Exercise: List all lines of the data containing the word "input".

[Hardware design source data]
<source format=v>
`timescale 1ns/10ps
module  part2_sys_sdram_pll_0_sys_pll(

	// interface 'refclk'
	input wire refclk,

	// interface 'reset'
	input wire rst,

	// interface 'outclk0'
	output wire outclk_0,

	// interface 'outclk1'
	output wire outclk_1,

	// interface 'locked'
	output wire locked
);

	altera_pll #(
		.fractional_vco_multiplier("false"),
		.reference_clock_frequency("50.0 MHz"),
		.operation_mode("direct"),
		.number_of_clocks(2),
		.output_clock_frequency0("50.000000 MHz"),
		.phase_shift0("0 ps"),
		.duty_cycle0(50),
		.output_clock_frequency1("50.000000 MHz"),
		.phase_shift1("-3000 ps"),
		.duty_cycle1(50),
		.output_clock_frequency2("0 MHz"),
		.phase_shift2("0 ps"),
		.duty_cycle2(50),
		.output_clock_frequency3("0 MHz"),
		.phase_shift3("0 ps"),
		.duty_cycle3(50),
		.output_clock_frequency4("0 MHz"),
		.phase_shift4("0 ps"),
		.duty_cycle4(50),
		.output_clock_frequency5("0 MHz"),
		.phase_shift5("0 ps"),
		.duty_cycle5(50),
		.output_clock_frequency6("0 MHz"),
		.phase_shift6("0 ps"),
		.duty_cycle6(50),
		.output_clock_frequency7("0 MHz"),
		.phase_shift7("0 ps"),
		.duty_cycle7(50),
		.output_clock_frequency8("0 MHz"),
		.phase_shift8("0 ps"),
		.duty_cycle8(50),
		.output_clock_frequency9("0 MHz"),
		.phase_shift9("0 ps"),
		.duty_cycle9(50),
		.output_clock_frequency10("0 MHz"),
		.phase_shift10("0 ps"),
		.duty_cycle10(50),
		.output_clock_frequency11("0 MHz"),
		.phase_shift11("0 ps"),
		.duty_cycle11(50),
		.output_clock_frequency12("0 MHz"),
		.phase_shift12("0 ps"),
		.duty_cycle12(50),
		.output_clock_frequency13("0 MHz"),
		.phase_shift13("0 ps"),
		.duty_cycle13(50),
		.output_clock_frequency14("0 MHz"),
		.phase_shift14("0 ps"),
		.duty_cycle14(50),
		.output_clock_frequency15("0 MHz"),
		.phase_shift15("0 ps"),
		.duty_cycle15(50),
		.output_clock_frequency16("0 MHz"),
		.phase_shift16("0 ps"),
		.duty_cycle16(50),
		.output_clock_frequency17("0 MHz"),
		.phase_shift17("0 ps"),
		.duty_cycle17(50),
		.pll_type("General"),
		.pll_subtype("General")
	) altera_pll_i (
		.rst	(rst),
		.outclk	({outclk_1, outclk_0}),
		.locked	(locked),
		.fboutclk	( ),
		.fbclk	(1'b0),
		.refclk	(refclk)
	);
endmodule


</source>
---
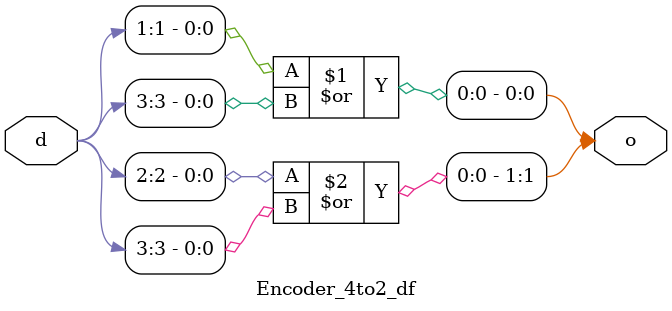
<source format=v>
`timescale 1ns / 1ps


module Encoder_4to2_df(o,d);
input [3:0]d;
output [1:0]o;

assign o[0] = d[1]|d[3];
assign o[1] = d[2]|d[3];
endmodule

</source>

Answer space:
	input wire refclk,
	input wire rst,
input [3:0]d;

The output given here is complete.